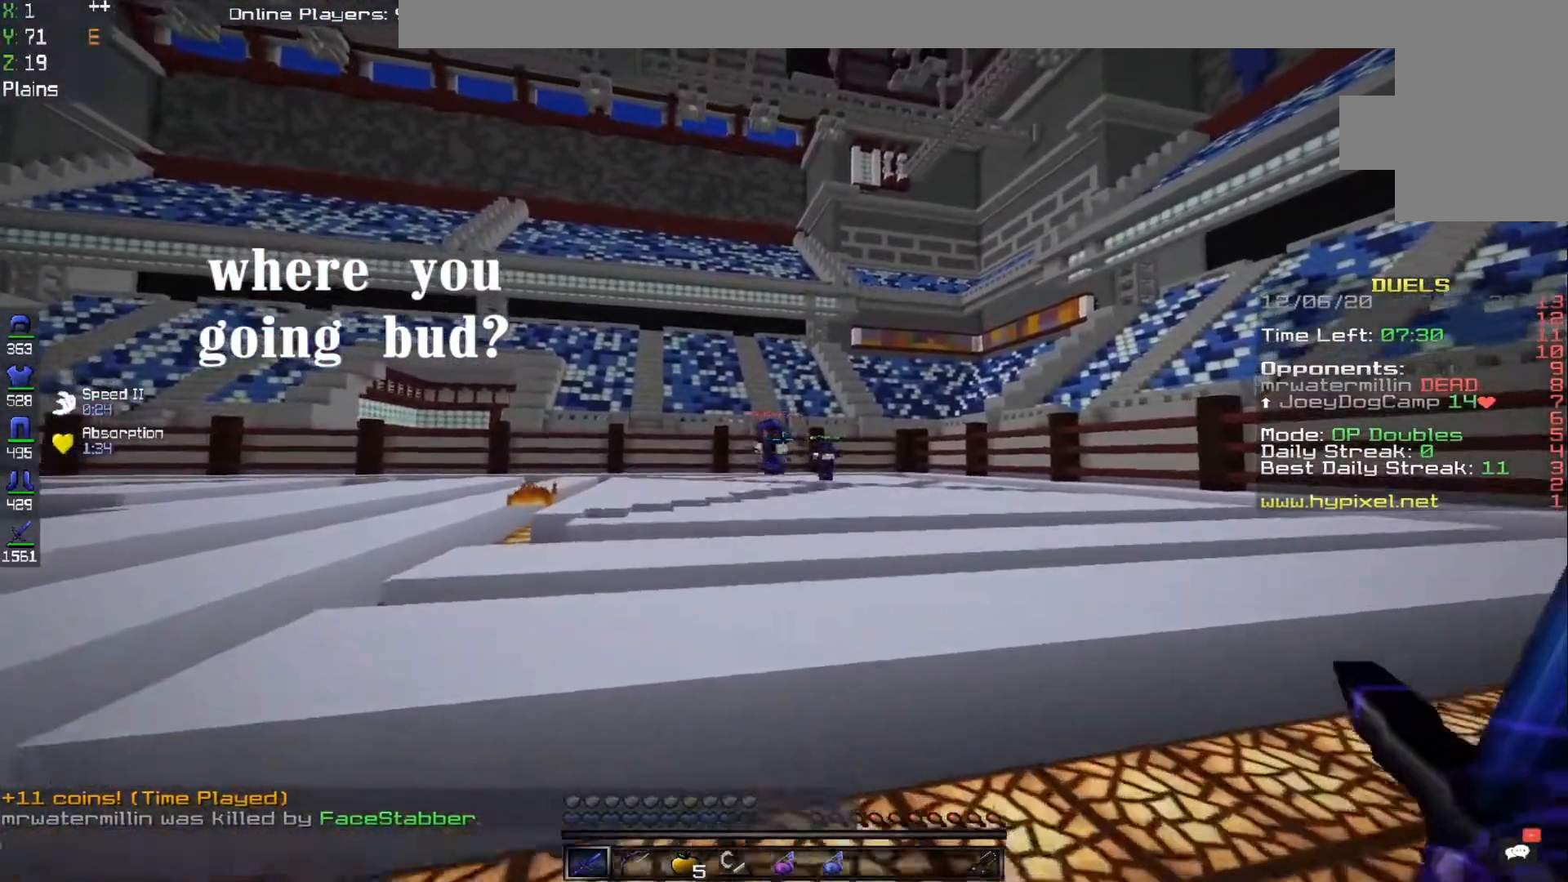
{"keys": [], "mouse": [], "events": [[383, "w", "up"]]}
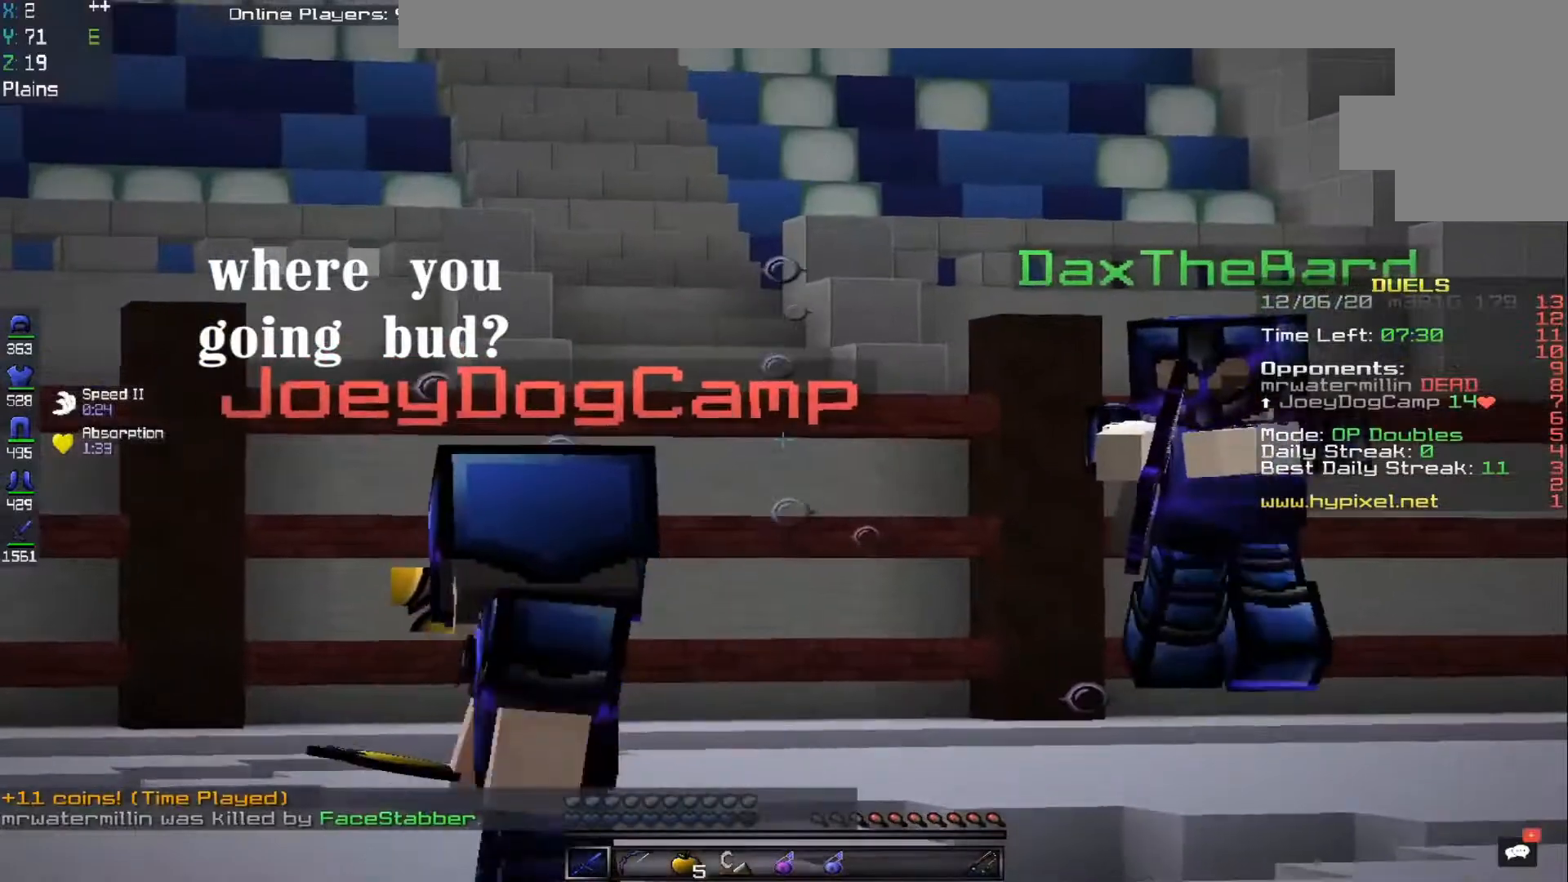
{"keys": [], "mouse": [], "events": []}
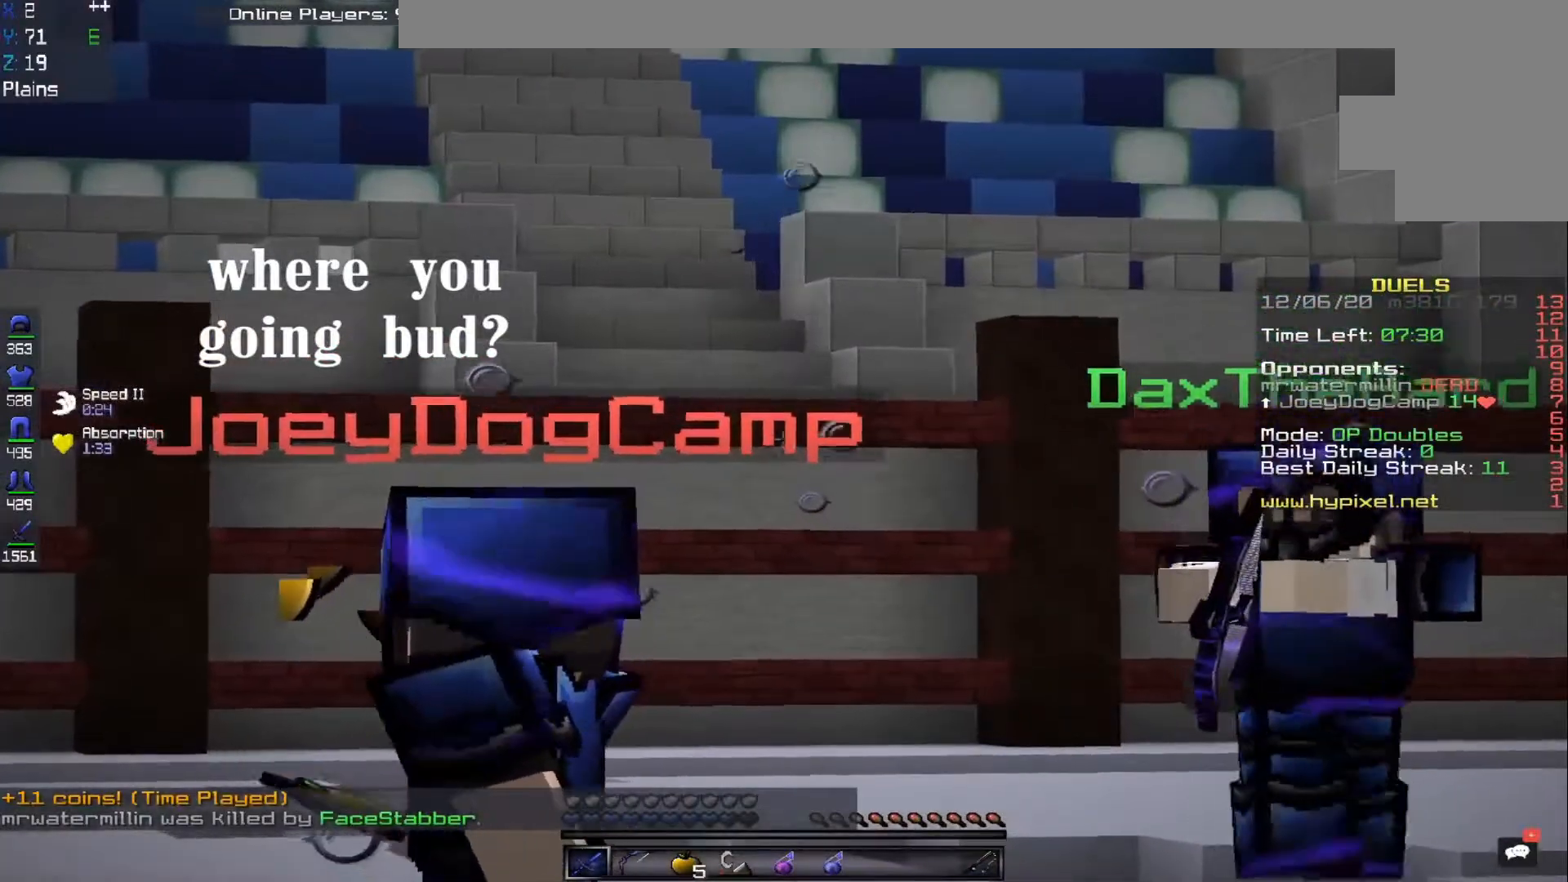
{"keys": [], "mouse": [], "events": []}
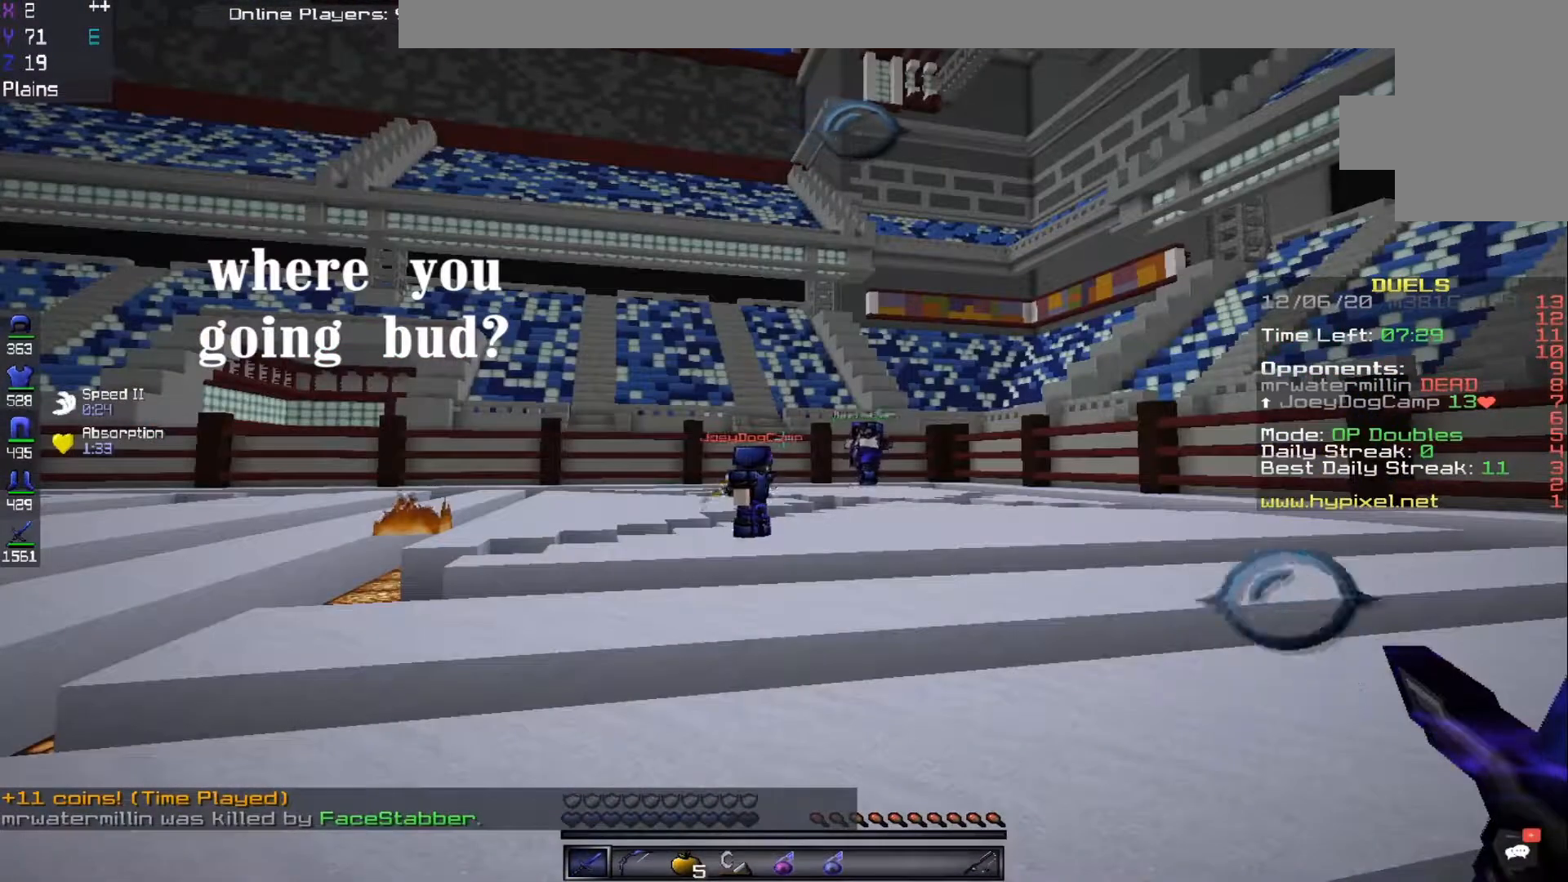
{"keys": [], "mouse": [], "events": []}
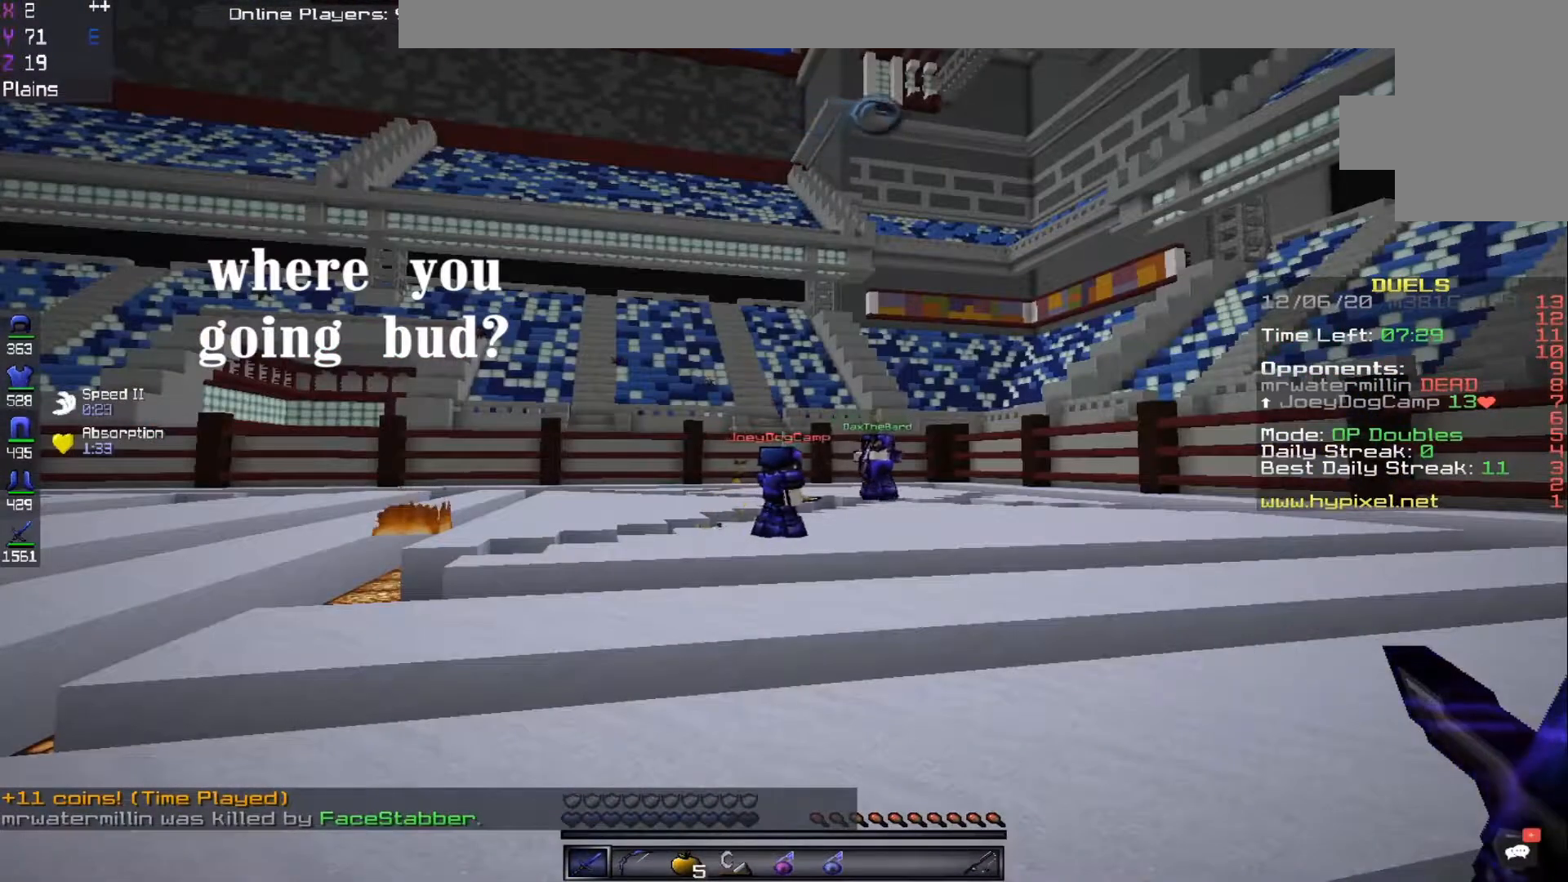
{"keys": [], "mouse": [], "events": []}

____________________

In the copy, include each entry exactly as written and none of the pictures.

{"keys": [], "mouse": [], "events": [[383, "w", "up"]]}
{"keys": [], "mouse": [], "events": []}
{"keys": [], "mouse": [], "events": []}
{"keys": [], "mouse": [], "events": []}
{"keys": [], "mouse": [], "events": []}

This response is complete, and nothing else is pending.